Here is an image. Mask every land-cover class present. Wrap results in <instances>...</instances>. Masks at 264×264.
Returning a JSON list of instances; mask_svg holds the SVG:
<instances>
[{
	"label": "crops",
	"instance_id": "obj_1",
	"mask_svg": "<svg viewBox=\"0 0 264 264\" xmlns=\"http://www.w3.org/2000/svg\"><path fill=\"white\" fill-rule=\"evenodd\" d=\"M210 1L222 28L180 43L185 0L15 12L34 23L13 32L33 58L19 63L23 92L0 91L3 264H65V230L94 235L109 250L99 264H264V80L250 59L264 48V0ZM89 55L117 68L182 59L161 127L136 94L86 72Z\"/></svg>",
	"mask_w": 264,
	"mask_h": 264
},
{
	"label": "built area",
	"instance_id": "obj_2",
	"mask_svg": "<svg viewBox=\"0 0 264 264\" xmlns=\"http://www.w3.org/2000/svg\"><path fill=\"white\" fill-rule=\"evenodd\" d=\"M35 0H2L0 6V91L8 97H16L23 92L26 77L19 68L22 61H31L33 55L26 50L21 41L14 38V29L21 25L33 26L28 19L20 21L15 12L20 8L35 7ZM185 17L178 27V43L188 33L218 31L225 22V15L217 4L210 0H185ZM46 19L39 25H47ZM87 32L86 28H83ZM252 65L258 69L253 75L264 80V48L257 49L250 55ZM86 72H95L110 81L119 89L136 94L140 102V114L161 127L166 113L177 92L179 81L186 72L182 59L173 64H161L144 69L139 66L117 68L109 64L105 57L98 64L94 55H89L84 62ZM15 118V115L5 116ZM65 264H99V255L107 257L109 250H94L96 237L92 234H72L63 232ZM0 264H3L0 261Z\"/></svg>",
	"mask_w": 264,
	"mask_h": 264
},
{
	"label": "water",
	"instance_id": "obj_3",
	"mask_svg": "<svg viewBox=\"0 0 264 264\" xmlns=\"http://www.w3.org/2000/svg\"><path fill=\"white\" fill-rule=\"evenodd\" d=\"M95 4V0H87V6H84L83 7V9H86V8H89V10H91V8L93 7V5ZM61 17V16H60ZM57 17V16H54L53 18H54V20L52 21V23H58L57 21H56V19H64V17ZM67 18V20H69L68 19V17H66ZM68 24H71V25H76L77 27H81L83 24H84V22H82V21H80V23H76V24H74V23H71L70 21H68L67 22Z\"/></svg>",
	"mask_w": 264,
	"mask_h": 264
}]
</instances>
---
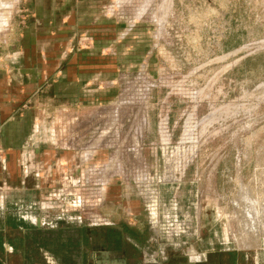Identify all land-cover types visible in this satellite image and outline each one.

_Required task:_ Identify every line of the records that contains the string "instances" and copy each of those lines. Case counts.

_Solution to the problem:_
Here is an image. Mask every land-cover class present. Wrap results in <instances>...</instances>. Masks at 264×264.
Returning a JSON list of instances; mask_svg holds the SVG:
<instances>
</instances>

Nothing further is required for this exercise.